Work item:
Which publisher released the book discussed in the book review below?

Syrian Foreign Policy: The Alliances of a Regional Power-A Book Review

Zarrhedine Boddhisatva

Sorry to disappoint you, but my illustration of General Issam Zahreddine becoming a wrathful Boddhisatva in Ba’athist-and Allied Heaven is not included in the book. But here it is anyway.

Dr. Francesco Belcastro’s recent survey of Cold War era Syrian foreign policy released this year by Routledge is a necessary historical and theoretical tour of a decisive time in Middle Eastern foreign policy history. ‘Syrian Foreign Policy: The Alliances of a Regional Power‘ not only show the extreme utility of Neoclassical Realism as an analytical theory, but also the past events that led to Syria’s extremely dangerous present situation.

Full disclosure: Belcastro is a personal friend of mine and a former academic colleague as well. We once shared a work office right next to the toilets in St Andrew’s oldest still used building and our attempts at work were accompanied by the periodic sounds of flushing broadcast through the paper-thin walls. Despite that, we ended up both successfully completing our dissertations. And now its time to welcome him to the published authors club.

Data excerpt:
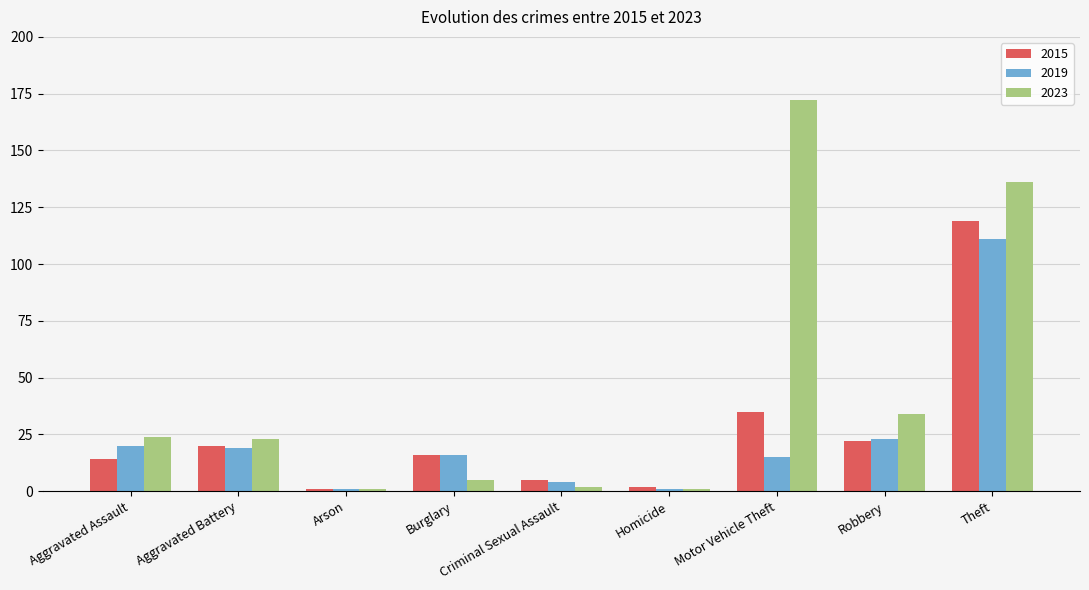

What is the label of the 7th bar from the left?

Motor Vehicle Theft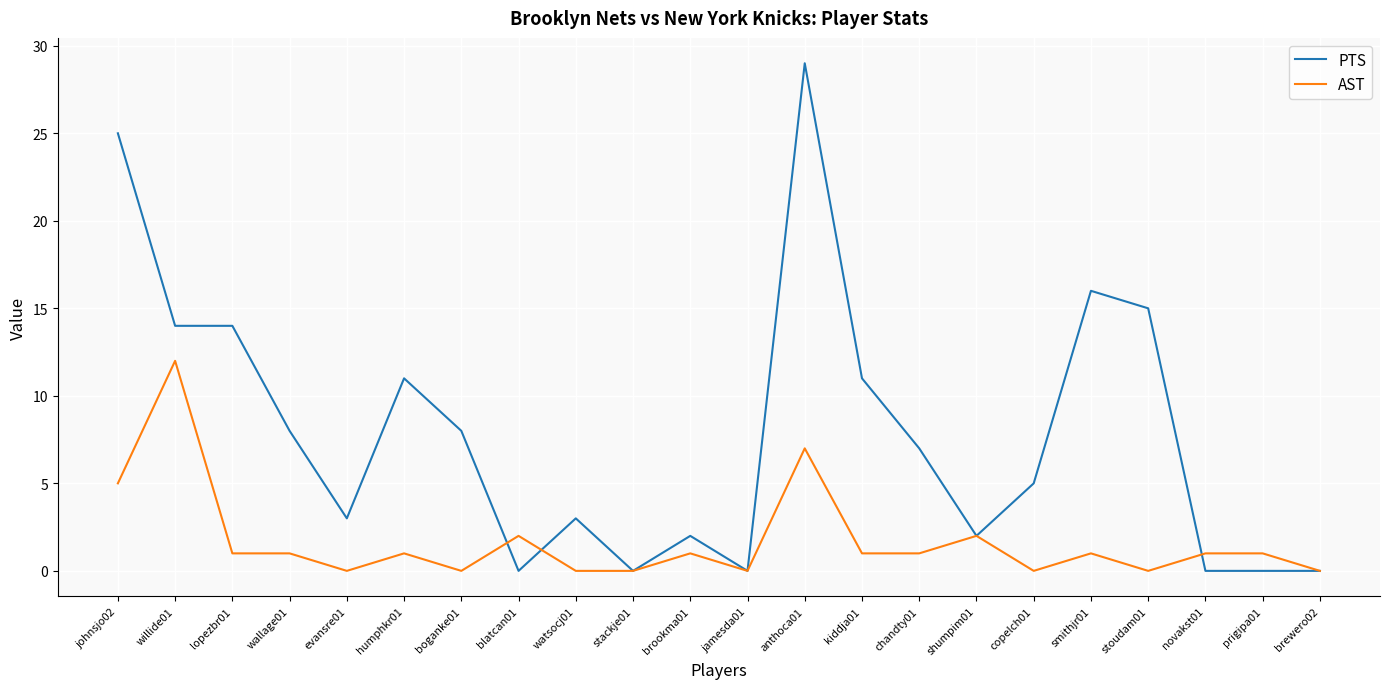

What are all the series names shown in the legend?

PTS, AST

Exercise output:
Routledge